/solr-payload-synonyms

Solr contextual synonyms using payloads

Primary LanguageJavaApache License 2.0Apache-2.0

solr-payload-synonyms

Add "contextual" synonyms to Solr using payloads.

Contextual Synonyms

A single term can relate to different concepts in the same field/document. We call a "contextual synonym" to a synonym only appliend to one (or more) specific tokens withing a field.

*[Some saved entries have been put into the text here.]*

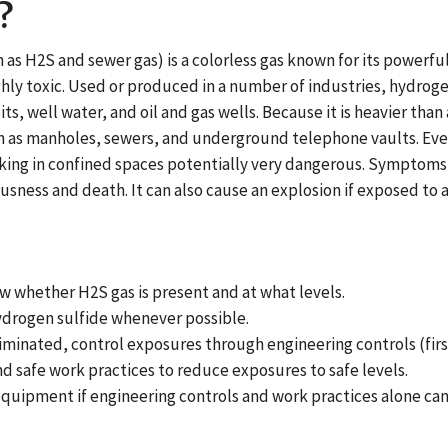
?
as H2S and sewer gas) is a colorless gas known for its powerful 
ly toxic. Used or produced in a number of industries, hydroge
s, well water, and oil and gas wells. Because it is heavier than ai
ch as manholes, sewers, and underground telephone vaults. Eve
king in confined spaces potentially very dangerous. Symptom
ousness and death. It can also cause an explosion if exposed to 
 whether H2S gas is present and at what levels.
ydrogen sulfide whenever possible.
iminated, control exposures through engineering controls (first
nd safe work practices to reduce exposures to safe levels.
equipment if engineering controls and work practices alone c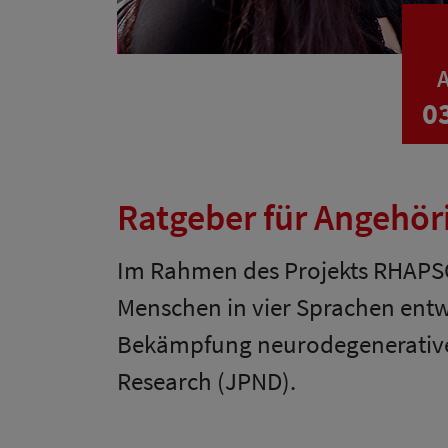
A
0
Ratgeber für Angehö
Im Rahmen des Projekts RHAPSO
Menschen in vier Sprachen ent
Bekämpfung neurodegenerative
Research (JPND).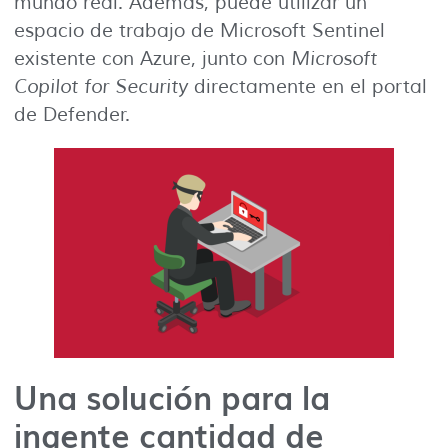
mundo real. Además, puede utilizar un
espacio de trabajo de Microsoft Sentinel
existente con Azure, junto con
Microsoft
Copilot for Security
directamente en el portal
de Defender.
Una solución para la
ingente cantidad de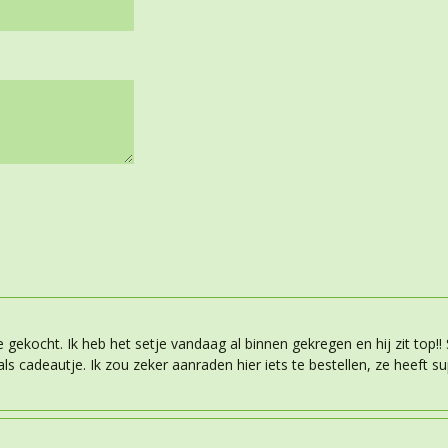
 gekocht. Ik heb het setje vandaag al binnen gekregen en hij zit top!!
ls cadeautje. Ik zou zeker aanraden hier iets te bestellen, ze heeft su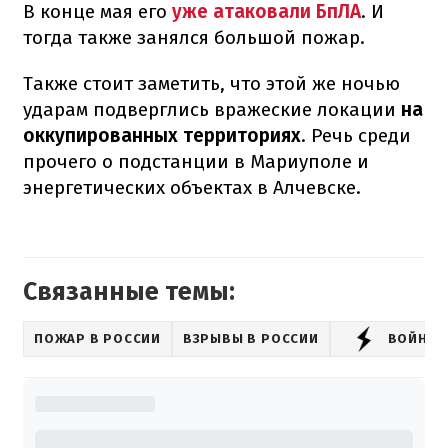
В конце мая его
уже атаковали БпЛА
. И
тогда также занялся большой пожар.
Также стоит заметить, что этой же ночью
ударам подверглись вражеские локации
на
оккупированных территориях
. Речь среди
прочего о подстанции в Мариуполе и
энергетических объектах в Алчевске.
Связанные темы:
ПОЖАР В РОССИИ
ВЗРЫВЫ В РОССИИ
ВОЙНА 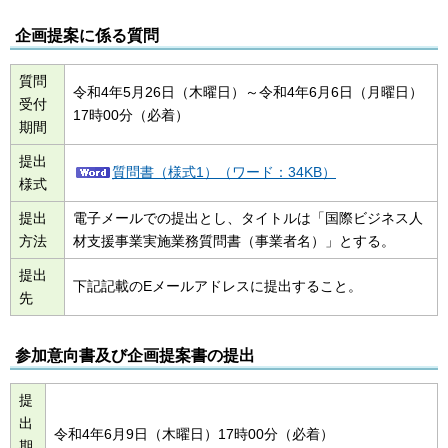
企画提案に係る質問
質問
令和4年5月26日（木曜日）～令和4年6月6日（月曜日）
受付
17時00分（必着）
期間
提出
質問書（様式1）（ワード：34KB）
様式
提出
電子メールでの提出とし、タイトルは「国際ビジネス人
方法
材支援事業実施業務質問書（事業者名）」とする。
提出
下記記載のEメールアドレスに提出すること。
先
参加意向書及び企画提案書の提出
提
出
令和4年6月9日（木曜日）17時00分（必着）
期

The principle behind this component is explained in this post. This code is provided as a support for the given post. Although a very similar approach was used in a production environment.

Build

To build the project just execute

mvn -e package

Installation

You can wrap the .jar file on the target/ directory and add it to your Solr/Fusion installation. After that you need to add the filter to one of your fieldtype:

<fieldtype name="payloads" stored="false" indexed="true" class="solr.TextField" >
 <analyzer>
   <tokenizer class="solr.WhitespaceTokenizerFactory"/>
   <filter class="solr.DelimitedPayloadTokenFilterFactory" delimiter="|" encoder="identity"/>
   <filter class="solr.custom.PayloadSynonymTokenFilterFactory"/>
 </analyzer>
</fieldtype>

Once your fieldtype is defined we can use the very helpful Analysis page of the Solr Admin UI to check if things are working as expected. If we use the test string: Bill|Clinton talked about the bill in the Field value (index) input and select our payload fieldtype we can see an output similar to what is shown in the figure.

Solr Admin UI

A quick inspection, reveals that the tokens Bill and Clinton have the same positional information. Also the Clinton token has a defined type of SYNONYM.